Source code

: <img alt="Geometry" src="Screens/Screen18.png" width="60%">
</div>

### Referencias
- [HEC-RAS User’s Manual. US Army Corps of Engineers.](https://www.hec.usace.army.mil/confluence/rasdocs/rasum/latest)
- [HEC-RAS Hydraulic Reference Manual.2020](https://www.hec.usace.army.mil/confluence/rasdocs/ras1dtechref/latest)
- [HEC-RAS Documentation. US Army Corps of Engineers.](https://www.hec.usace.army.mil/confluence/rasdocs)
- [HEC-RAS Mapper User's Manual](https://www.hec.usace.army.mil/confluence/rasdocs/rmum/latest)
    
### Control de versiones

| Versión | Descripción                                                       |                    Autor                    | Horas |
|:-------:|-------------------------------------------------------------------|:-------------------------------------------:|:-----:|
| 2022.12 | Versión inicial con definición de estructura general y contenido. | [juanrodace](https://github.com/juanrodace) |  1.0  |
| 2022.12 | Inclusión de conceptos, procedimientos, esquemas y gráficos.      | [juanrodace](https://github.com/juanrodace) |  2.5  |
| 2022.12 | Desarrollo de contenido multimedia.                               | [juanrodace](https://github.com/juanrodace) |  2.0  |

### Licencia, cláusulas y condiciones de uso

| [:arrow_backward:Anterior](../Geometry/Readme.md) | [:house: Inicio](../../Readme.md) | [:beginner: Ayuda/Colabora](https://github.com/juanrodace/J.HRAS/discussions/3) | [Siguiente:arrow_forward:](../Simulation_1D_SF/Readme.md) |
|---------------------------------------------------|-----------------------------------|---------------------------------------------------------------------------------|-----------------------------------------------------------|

------------

Take from the listing above each line that contains the string "confluence".

REPLY »
- [HEC-RAS User’s Manual. US Army Corps of Engineers.](https://www.hec.usace.army.mil/confluence/rasdocs/rasum/latest)
- [HEC-RAS Hydraulic Reference Manual.2020](https://www.hec.usace.army.mil/confluence/rasdocs/ras1dtechref/latest)
- [HEC-RAS Documentation. US Army Corps of Engineers.](https://www.hec.usace.army.mil/confluence/rasdocs)
- [HEC-RAS Mapper User's Manual](https://www.hec.usace.army.mil/confluence/rasdocs/rmum/latest)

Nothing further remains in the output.